Curbside appeal yields green when home is sold

Impression: A quick outside grooming job pays huge dividends in selling home.

May 30, 2004|By Nancy Jones-Bonbrest | Nancy Jones-Bonbrest,SPECIAL TO THE SUN

When Doug and Leslie Kornreich decided to sell their Elkridge home, they knew they would have to spruce up the place inside and out before listing it for sale.

It was important to them to have the house in tiptop shape to boost its value, he said. "The idea is to get a good price as well as get it to sell quickly."

The first impression is critical when selling a house.

Buyers form an opinion even before walking into a home, say experts. The way the house is viewed from the outside, known as curb appeal, often can help or hurt a sale.

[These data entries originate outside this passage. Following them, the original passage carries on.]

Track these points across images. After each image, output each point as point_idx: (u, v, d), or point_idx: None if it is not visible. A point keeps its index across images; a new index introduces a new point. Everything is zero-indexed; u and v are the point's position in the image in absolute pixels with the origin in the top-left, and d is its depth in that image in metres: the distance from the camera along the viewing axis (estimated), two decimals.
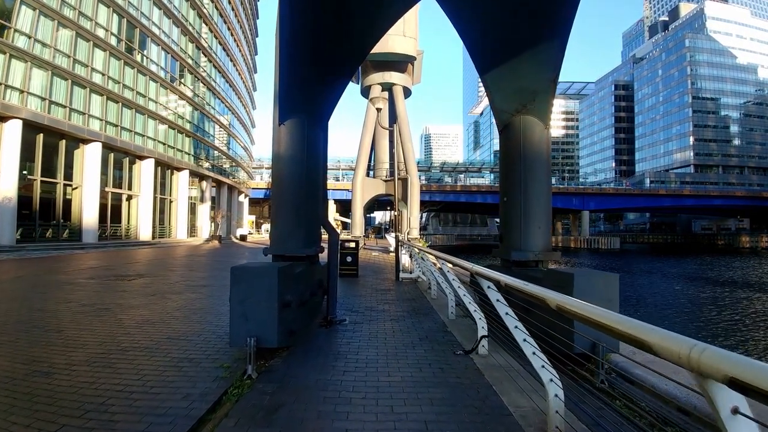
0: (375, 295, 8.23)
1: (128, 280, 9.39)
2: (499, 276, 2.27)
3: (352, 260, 10.96)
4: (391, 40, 21.39)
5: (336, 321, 5.53)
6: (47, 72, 21.27)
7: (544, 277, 4.38)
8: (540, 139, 5.60)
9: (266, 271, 3.66)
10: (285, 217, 5.28)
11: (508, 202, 5.78)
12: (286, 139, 5.19)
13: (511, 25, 5.10)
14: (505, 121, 5.87)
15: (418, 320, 5.90)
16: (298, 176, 5.22)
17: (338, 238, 5.81)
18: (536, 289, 1.89)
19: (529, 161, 5.56)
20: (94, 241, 23.51)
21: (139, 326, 5.21)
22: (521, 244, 5.54)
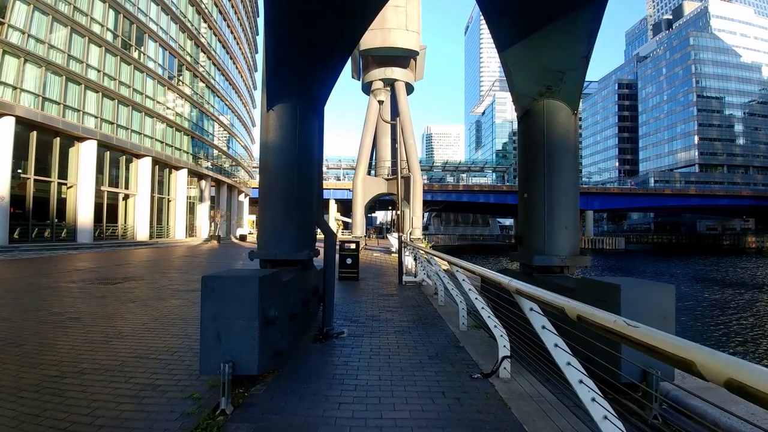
0: (377, 301, 7.58)
1: (112, 283, 8.76)
2: (551, 297, 1.64)
3: (353, 262, 10.31)
4: (393, 34, 20.75)
5: (333, 334, 4.88)
6: (41, 68, 20.73)
7: (579, 288, 3.72)
8: (566, 126, 4.93)
9: (245, 281, 3.02)
10: (274, 216, 4.64)
11: (529, 199, 5.10)
12: (275, 127, 4.55)
13: None
14: (525, 106, 5.19)
15: (426, 332, 5.24)
16: (289, 169, 4.58)
17: (335, 240, 5.17)
18: (620, 324, 1.25)
19: (554, 152, 4.88)
20: (89, 241, 22.94)
21: (106, 341, 4.58)
22: (545, 247, 4.86)
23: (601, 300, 3.22)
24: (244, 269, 3.55)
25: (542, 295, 1.70)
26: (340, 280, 10.11)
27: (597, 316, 1.27)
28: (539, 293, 1.76)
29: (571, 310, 1.43)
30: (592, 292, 3.40)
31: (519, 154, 5.63)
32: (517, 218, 49.59)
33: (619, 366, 3.04)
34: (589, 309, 1.30)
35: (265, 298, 3.11)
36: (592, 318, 1.28)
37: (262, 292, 3.03)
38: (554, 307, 1.60)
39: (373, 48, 21.19)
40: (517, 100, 5.33)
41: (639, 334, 1.17)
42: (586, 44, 4.52)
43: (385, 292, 8.64)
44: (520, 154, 5.56)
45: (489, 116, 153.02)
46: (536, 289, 1.84)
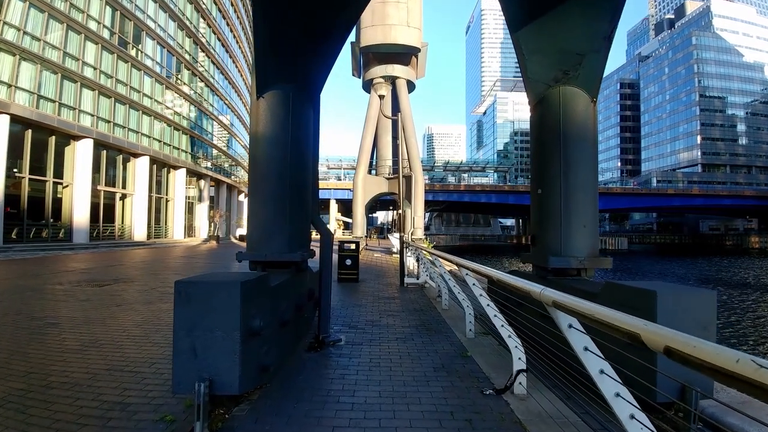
0: (377, 304, 7.19)
1: (100, 285, 8.38)
2: (614, 316, 1.23)
3: (352, 263, 9.92)
4: (394, 30, 20.34)
5: (329, 342, 4.48)
6: (36, 66, 20.40)
7: (603, 294, 3.32)
8: (585, 115, 4.53)
9: (223, 286, 2.63)
10: (264, 214, 4.25)
11: (543, 195, 4.68)
12: (266, 116, 4.15)
13: None
14: (539, 94, 4.77)
15: (430, 339, 4.85)
16: (281, 161, 4.18)
17: (332, 239, 4.77)
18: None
19: (571, 144, 4.46)
20: (85, 241, 22.58)
21: (82, 350, 4.19)
22: (561, 247, 4.44)
23: (631, 308, 2.82)
24: (226, 272, 3.15)
25: (596, 312, 1.31)
26: (340, 281, 9.73)
27: (709, 353, 0.87)
28: (589, 308, 1.37)
29: (654, 338, 1.04)
30: (620, 299, 3.00)
31: (532, 146, 5.21)
32: (519, 218, 49.32)
33: (655, 382, 2.66)
34: (690, 340, 0.93)
35: (249, 306, 2.72)
36: (700, 356, 0.88)
37: (244, 299, 2.63)
38: (622, 330, 1.19)
39: (374, 44, 20.79)
40: (530, 87, 4.91)
41: None
42: (608, 22, 4.11)
43: (386, 294, 8.25)
44: (533, 146, 5.14)
45: (490, 116, 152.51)
46: (583, 303, 1.45)
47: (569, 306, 1.51)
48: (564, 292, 2.25)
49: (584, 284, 4.06)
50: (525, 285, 2.00)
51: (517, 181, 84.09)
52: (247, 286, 2.68)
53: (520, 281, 2.04)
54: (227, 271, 3.38)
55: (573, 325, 1.66)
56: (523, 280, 2.03)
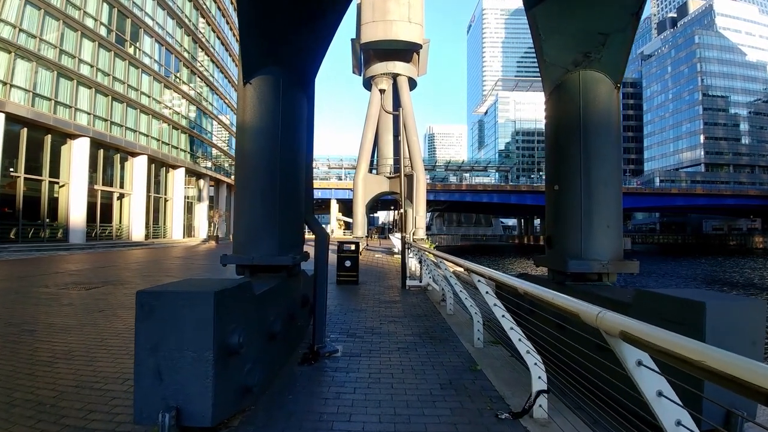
0: (377, 308, 6.79)
1: (87, 289, 8.00)
2: (695, 348, 0.87)
3: (352, 265, 9.53)
4: (395, 26, 19.91)
5: (324, 353, 4.09)
6: (32, 63, 20.07)
7: (636, 303, 2.91)
8: (608, 102, 4.11)
9: (193, 297, 2.23)
10: (252, 212, 3.85)
11: (561, 192, 4.25)
12: (254, 103, 3.76)
13: None
14: (557, 79, 4.33)
15: (435, 350, 4.45)
16: (270, 155, 3.79)
17: (328, 240, 4.38)
18: None
19: (593, 134, 4.03)
20: (81, 241, 22.24)
21: (52, 361, 3.81)
22: (582, 249, 4.02)
23: (673, 322, 2.43)
24: (202, 280, 2.74)
25: (693, 350, 0.92)
26: (339, 284, 9.34)
27: None
28: (677, 342, 0.97)
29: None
30: (658, 311, 2.60)
31: (547, 138, 4.77)
32: (520, 218, 48.95)
33: (701, 409, 2.27)
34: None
35: (225, 320, 2.32)
36: None
37: (219, 311, 2.23)
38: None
39: (375, 41, 20.37)
40: (546, 72, 4.47)
41: None
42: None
43: (387, 298, 7.85)
44: (548, 138, 4.71)
45: (492, 116, 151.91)
46: (664, 335, 1.05)
47: (644, 339, 1.12)
48: (586, 300, 1.86)
49: (609, 291, 3.64)
50: (573, 305, 1.57)
51: (518, 180, 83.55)
52: (223, 297, 2.28)
53: (566, 299, 1.61)
54: (205, 278, 2.98)
55: (644, 362, 1.26)
56: (569, 298, 1.61)
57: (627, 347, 1.25)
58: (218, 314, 2.22)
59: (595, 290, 3.67)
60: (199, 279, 2.78)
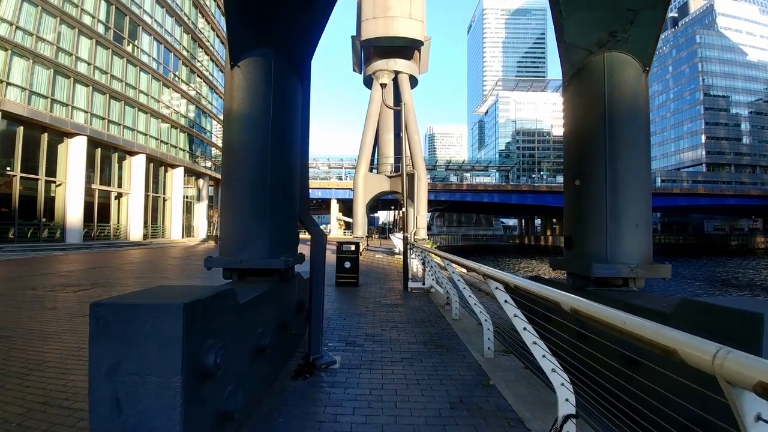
0: (378, 313, 6.45)
1: (75, 291, 7.67)
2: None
3: (352, 266, 9.19)
4: (396, 22, 19.56)
5: (321, 365, 3.75)
6: (29, 61, 19.78)
7: (678, 314, 2.57)
8: (636, 87, 3.75)
9: (158, 310, 1.87)
10: (240, 211, 3.51)
11: (583, 187, 3.88)
12: (242, 89, 3.42)
13: None
14: (578, 62, 3.95)
15: (442, 360, 4.11)
16: (261, 146, 3.45)
17: (325, 241, 4.04)
18: None
19: (620, 122, 3.67)
20: (78, 241, 21.93)
21: (24, 373, 3.49)
22: (607, 252, 3.65)
23: (723, 336, 2.09)
24: (174, 287, 2.37)
25: None
26: (338, 286, 9.01)
27: None
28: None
29: None
30: (704, 323, 2.26)
31: (567, 128, 4.39)
32: (521, 218, 48.36)
33: None
34: None
35: (199, 337, 1.97)
36: None
37: (190, 327, 1.87)
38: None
39: (375, 38, 20.01)
40: (567, 54, 4.08)
41: None
42: None
43: (389, 301, 7.51)
44: (568, 128, 4.33)
45: (492, 116, 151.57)
46: None
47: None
48: (618, 308, 1.52)
49: (641, 299, 3.28)
50: (674, 338, 1.16)
51: (519, 180, 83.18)
52: (196, 309, 1.92)
53: (662, 330, 1.21)
54: (181, 285, 2.61)
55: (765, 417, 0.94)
56: (665, 328, 1.22)
57: (753, 399, 0.91)
58: (189, 330, 1.85)
59: (624, 297, 3.31)
60: (172, 286, 2.42)
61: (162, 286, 2.40)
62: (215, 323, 2.15)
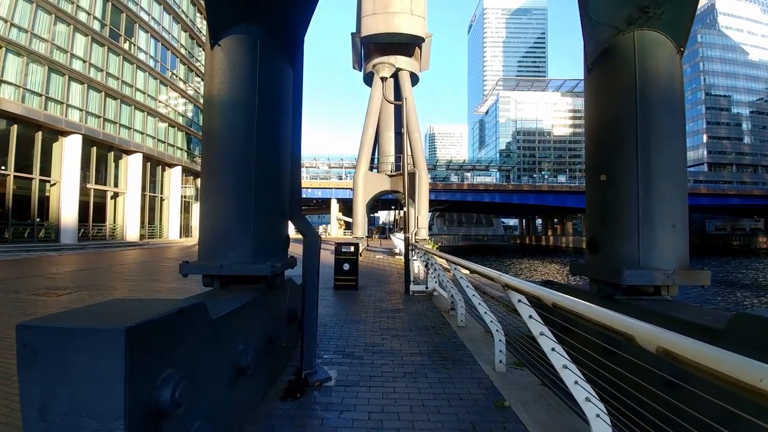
0: (379, 319, 6.06)
1: (58, 295, 7.28)
2: None
3: (351, 268, 8.79)
4: (397, 18, 19.15)
5: (313, 382, 3.35)
6: (23, 58, 19.40)
7: (733, 331, 2.18)
8: (670, 70, 3.35)
9: (93, 336, 1.46)
10: (220, 209, 3.11)
11: (610, 183, 3.42)
12: (223, 71, 3.03)
13: None
14: (604, 42, 3.52)
15: (449, 375, 3.71)
16: (244, 136, 3.04)
17: (319, 244, 3.64)
18: None
19: (654, 110, 3.24)
20: (73, 242, 21.54)
21: None
22: (640, 256, 3.22)
23: None
24: (129, 302, 1.96)
25: None
26: (336, 289, 8.61)
27: None
28: None
29: None
30: (764, 340, 1.86)
31: (589, 116, 3.95)
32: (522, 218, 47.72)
33: None
34: None
35: (151, 368, 1.56)
36: None
37: (137, 356, 1.49)
38: None
39: (375, 34, 19.59)
40: (591, 33, 3.65)
41: None
42: None
43: (389, 306, 7.11)
44: (590, 116, 3.88)
45: (492, 116, 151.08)
46: None
47: None
48: (658, 323, 1.14)
49: (683, 311, 2.86)
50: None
51: (520, 180, 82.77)
52: (145, 333, 1.53)
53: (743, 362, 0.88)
54: (141, 299, 2.18)
55: None
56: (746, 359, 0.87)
57: None
58: (135, 361, 1.47)
59: (660, 308, 2.90)
60: (125, 301, 2.01)
61: (112, 302, 1.99)
62: (177, 348, 1.75)
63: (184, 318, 1.82)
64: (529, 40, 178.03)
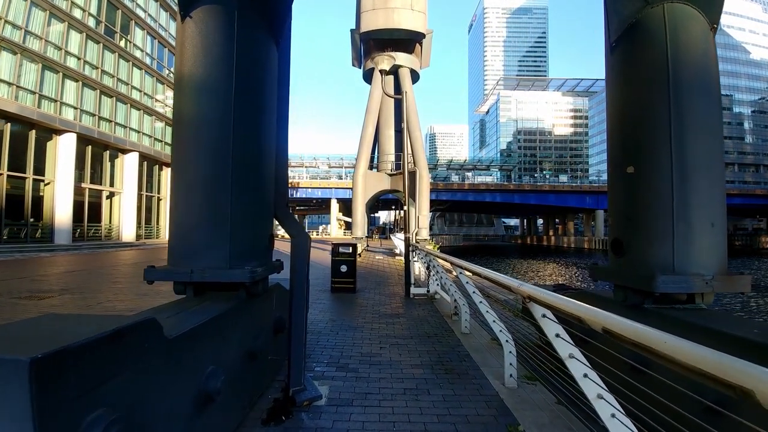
0: (377, 325, 5.67)
1: (40, 298, 6.89)
2: None
3: (348, 270, 8.40)
4: (397, 14, 18.76)
5: (301, 402, 2.96)
6: (16, 55, 19.05)
7: None
8: (705, 48, 2.95)
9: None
10: (191, 205, 2.71)
11: (640, 175, 2.98)
12: (195, 46, 2.63)
13: None
14: (628, 17, 3.13)
15: (454, 392, 3.31)
16: (219, 122, 2.64)
17: (309, 245, 3.24)
18: None
19: (689, 91, 2.83)
20: (67, 242, 21.17)
21: None
22: (675, 259, 2.79)
23: None
24: (55, 319, 1.57)
25: None
26: (333, 291, 8.22)
27: None
28: None
29: None
30: None
31: (612, 98, 3.51)
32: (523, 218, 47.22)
33: None
34: None
35: (68, 409, 1.17)
36: None
37: (47, 396, 1.10)
38: None
39: (375, 30, 19.21)
40: (615, 6, 3.23)
41: None
42: None
43: (389, 310, 6.72)
44: (615, 98, 3.45)
45: (493, 115, 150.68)
46: None
47: None
48: (698, 339, 0.77)
49: (730, 323, 2.45)
50: None
51: (521, 180, 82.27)
52: (61, 364, 1.15)
53: None
54: (77, 315, 1.78)
55: None
56: None
57: None
58: (47, 400, 1.10)
59: (702, 321, 2.50)
60: (65, 318, 1.60)
61: (47, 317, 1.59)
62: (111, 380, 1.36)
63: (124, 341, 1.43)
64: (529, 40, 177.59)
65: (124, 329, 1.45)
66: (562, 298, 1.70)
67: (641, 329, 1.19)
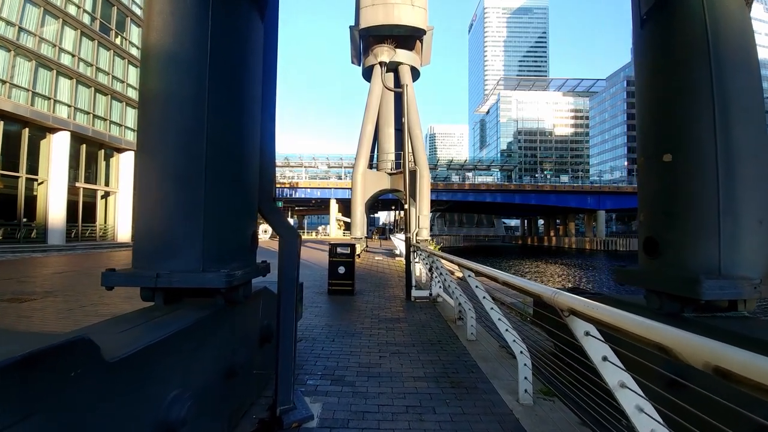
0: (376, 331, 5.29)
1: (22, 300, 6.52)
2: None
3: (347, 271, 8.02)
4: (397, 9, 18.40)
5: (289, 423, 2.58)
6: (9, 53, 18.70)
7: None
8: (742, 22, 2.60)
9: None
10: (160, 199, 2.34)
11: (677, 165, 2.57)
12: (164, 13, 2.26)
13: None
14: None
15: (462, 409, 2.94)
16: (192, 103, 2.25)
17: (299, 245, 2.86)
18: None
19: (732, 71, 2.44)
20: (61, 242, 20.80)
21: None
22: (721, 261, 2.41)
23: None
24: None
25: None
26: (330, 294, 7.84)
27: None
28: None
29: None
30: None
31: (643, 78, 3.05)
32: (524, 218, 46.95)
33: None
34: None
35: None
36: None
37: None
38: None
39: (375, 26, 18.86)
40: None
41: None
42: None
43: (389, 314, 6.34)
44: (645, 79, 2.99)
45: (493, 115, 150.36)
46: None
47: None
48: None
49: None
50: None
51: (521, 180, 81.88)
52: None
53: None
54: (6, 331, 1.42)
55: None
56: None
57: None
58: None
59: (758, 332, 2.12)
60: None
61: None
62: (22, 423, 1.00)
63: (40, 368, 1.06)
64: (530, 40, 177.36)
65: (39, 353, 1.08)
66: (624, 314, 1.32)
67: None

"Curb appeal winds up being maybe much more important than you first give it credit for," said Doug Kornreich, who estimates the couple spent just over $100 and one weekend getting the outside of their house ready. The home was under contract in six days.

The Kornreichs are not only selling their split-level home, currently under contract for $380,000, but they also plan to buy a house in nearby Hanover. Doug Kornreich acknowledges that when they were house-hunting, the exterior and landscaping played a role in the couple's overall impression of the many houses they considered.

Real estate agents often know what houses are coming on the market for the weekend and will do a drive-by to determine what houses they will show their clients, said Pat Hiban, with Re/Max Advantage Realty in Columbia. If the house is not looking its best from the outside, they will often decide to skip it.

The first impression "is everything," said Hiban, who represented the Kornreichs.

And in today's hot real estate market where houses are selling quickly and multiple offers are common, a house that doesn't look good from the outside could be a costly mistake.

"You can lose a buyer without them ever looking at the inside," Hiban said.

Landscaping, say experts, is a good return on the investment - both visually and financially.

A study by Internet real estate company HomeGain found that moderately priced home improvements, ranging from $86 to $2,765, yield higher returns than big-ticket remodeling items.

Landscaping and trimming, with average costs between $432 and $506, had a 266 percent return. And 72 percent of real estate agents recommended it, according to the study. Painting exterior walls, with an average price in the $2,100 range yielded a 34 percent return with 57 percent of real estate agents recommending it.

Jon Moran, senior landscape designer with Homestead Gardens in Davidsonville, said home sellers wanting to add curb appeal should focus on achieving a clean and well-manicured look.

"Most people find what they need is a good maintenance of the yard before they put the house on the market," Moran said. "Cleaning up goes a long way."

Trimming plants, cutting back bushes, edging grass and laying mulch can easily give the yard a well-groomed feel. For a splash of color, he recommends widening a flowerbed slightly to add a row of blooming flowers in front. A few flowerpots leading up to the front door also works well.

The biggest mistake anxious home sellers make, Moran said, is pulling out existing landscaping and replacing it with under-sized plants.

"If you're going to replant, you have to think one year ahead," he said.

Other quick fixes recommended by real estate experts include adding a new mailbox, painting the front door and cleaning clutter from the deck or porch. If necessary, consider painting the exterior, power washing the deck and resealing the driveway. Some landscaping companies offer specific packages targeted to quick, front-yard makeovers for homes on the market.

Most outside projects to boost curb appeal can be tackled in a weekend for minimal cost. And landscaping is a popular pastime with 84 million households participating in one or more types of do-it-yourself indoor and outdoor lawn and garden activities in 2003, according to a study by the National Gardening Association. The same study showed consumers spent an average of $457 per household on their lawns and gardens in 2003.

"With curb appeal, if the outside of the house has been taken care of, then the impression is, the inside of the house has also been taken care of," said Ashton Ritchie, a Scotts Co. agronomist. "This is a good way to differentiate your home from someone else's."

But appraiser Mike Sugarman of M. L. Sugarman Associates said curb appeal in general does not add substantial value to the appraised price of a home.

"Curb appeal is very minimal and really wouldn't affect the value. I think what raises the value of a house is appreciation as well as location," Sugarman said. "You're looking at real estate and not aesthetics."

Appraiser Jan Ramsay, of Ramsay, Williams and Associates, said as long as the curb appeal is in line with what the market expects in a given area, it will help maintain a property's value.

"Curb appeal is the first thing that suggests to the typical buyer how the overall property has been maintained," Ramsay said. "It has to be equal to what is being presented by the competition and by that market area."